In expert determination the parties are obliged to submit their own evidence in accordance with the procedure laid out in the contract. The expert must reach his decision based on his own knowledge, independently or supplemented if he thinks fit by material (which need not conform to the rules of evidence) placed before him by either party. Although an expert may receive oral submissions, he is very rarely expected to conduct an oral hearing involving oral testimony and/or cross examinations. Furthermore, neither party is authorised to order the other party to disclose relevant documentation or to issue a witness summons compelling a witness to give evidence, as is the case with arbitration. However, where the contract places an obligation on a party to disclose documents or to provide information for purposes of the expert’s determination and he fails to do so he will be in breach of contract, and the aggrieved party will in such circumstances be able to avail himself of the remedies for breach of contract.

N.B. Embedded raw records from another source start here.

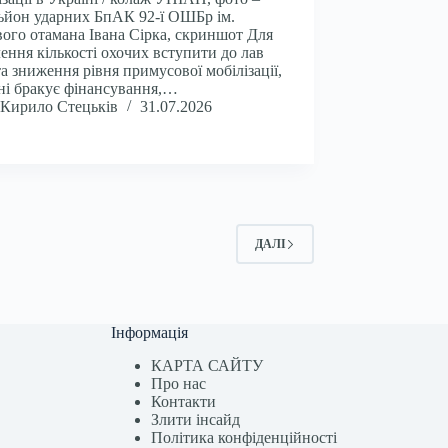
ьйон ударних БпАК 92-ї ОШБр ім.
ого отамана Івана Сірка, скриншот Для
ення кількості охочих вступити до лав
а зниження рівня примусової мобілізації,
ні бракує фінансування,…
Кирило Стецьків
31.07.2026
ДАЛІ
Інформація
КАРТА САЙТУ
Про нас
Контакти
Злити інсайд
Політика конфіденційності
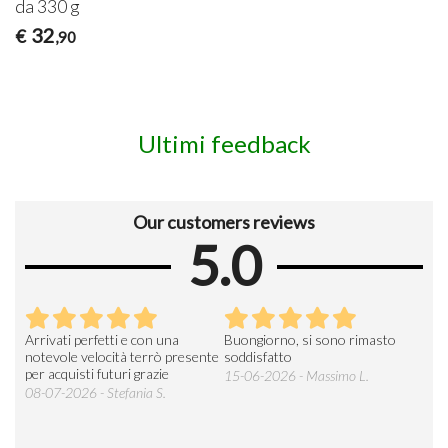
da 330 g
32
€
,90
Ultimi feedback
Our customers reviews
5.0
Arrivati perfetti e con una
Buongiorno, si sono rimasto
Espe
 an
notevole velocità terrò presente
soddisfatto
sod
per acquisti futuri grazie
15-06-2026 - Massimo L.
03-
 was
08-07-2026 - Stefania S.
M.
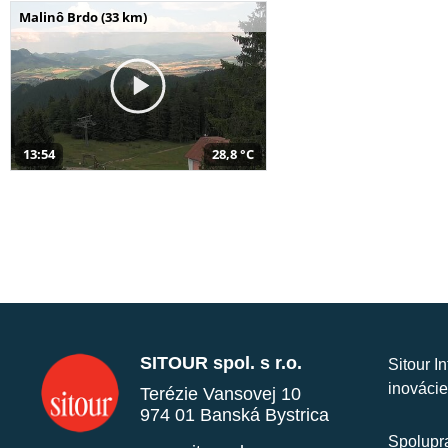
Malinô Brdo (33 km)
13:54
28,8 °C
SITOUR spol. s r.o.
Sitour I
inovácie
Terézie Vansovej 10
974 01 Banská Bystrica
Spolupra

Final and binding nature of the award or decision

An arbitration award will be final and binding on the parties and will not be subject to appeal unless the parties agree otherwise. Apart from appeals, a party to arbitration proceedings may apply to have an award set aside in the limited circumstances set out by legislation or the rules governing the arbitration.

Expert determination on the other hand is not subject to an appeal and may only be set aside in the limited circumstances set out in the contract or under common law (such as where the expert’s determination was manifestly unjust, or where the expert materially departed from his mandate).


Arbitral awards are capable of enforcement in a similar way to a Court judgment within South Africa and are also capable of enforcement internationally in certain circumstances. South Africa is a contracting state to the New York Convention on the Recognition and Enforcement of Foreign Arbitral Awards 1958 and an arbitral award issued in South Africa will be thus be enforceable in the jurisdiction of other contracting states, and vice versa.

Unless otherwise agreed, the expert’s determination will be contractually binding, and can be enforced in the same manner as any other contractual term (e.g. by a claim for specific performance, damages and/or termination).


In arbitration, unless the parties agree otherwise, the arbitrator will have jurisdiction to allocate the parties’ costs.

An expert, however, has no power to award costs unless his instructions or the terms of the contract provide for it. The contract may provide that the parties share the cost of the expert’s appointment, or that the expert will have the authority to make a determination as to costs. There is however no means for a court to tax the costs.

An important difference between arbitration and expert determination is the cost; arbitration will generally be far more expensive than expert determination.


The length of an arbitration depends on the issues in dispute and the scope and nature of the evidence being adduced. It is not uncommon for arbitrations to last between 12 and 24 months.

Expert determination is likely to provide a far quicker alternative to arbitration, and could be concluded within a matter of days, weeks or months, depending on the issues in dispute and the parties’ willingness to cooperate with the expert in providing needed information and/or documentation.


Where befitting, based on the nature of the dispute and the factors outlined above, expert determination can be a practical, informal and inexpensive way of resolving disputes.

However, it is not always prudent to refer a dispute to expert determination, especially where the dispute involves a dispute of facts or a complex set of facts, or where its resolution will require the submission of extensive evidence and/or oral testimony. Expert determination is also not appropriate for disputes relating to a breach of contract or differences in interpretation.

It is therefore common for contracting parties to refer only a limited number of issues to expert determination, and to refer all other commercial disputes arising under or in connection with the contract to another dispute resolution process (such as negotiation, mediation and arbitration).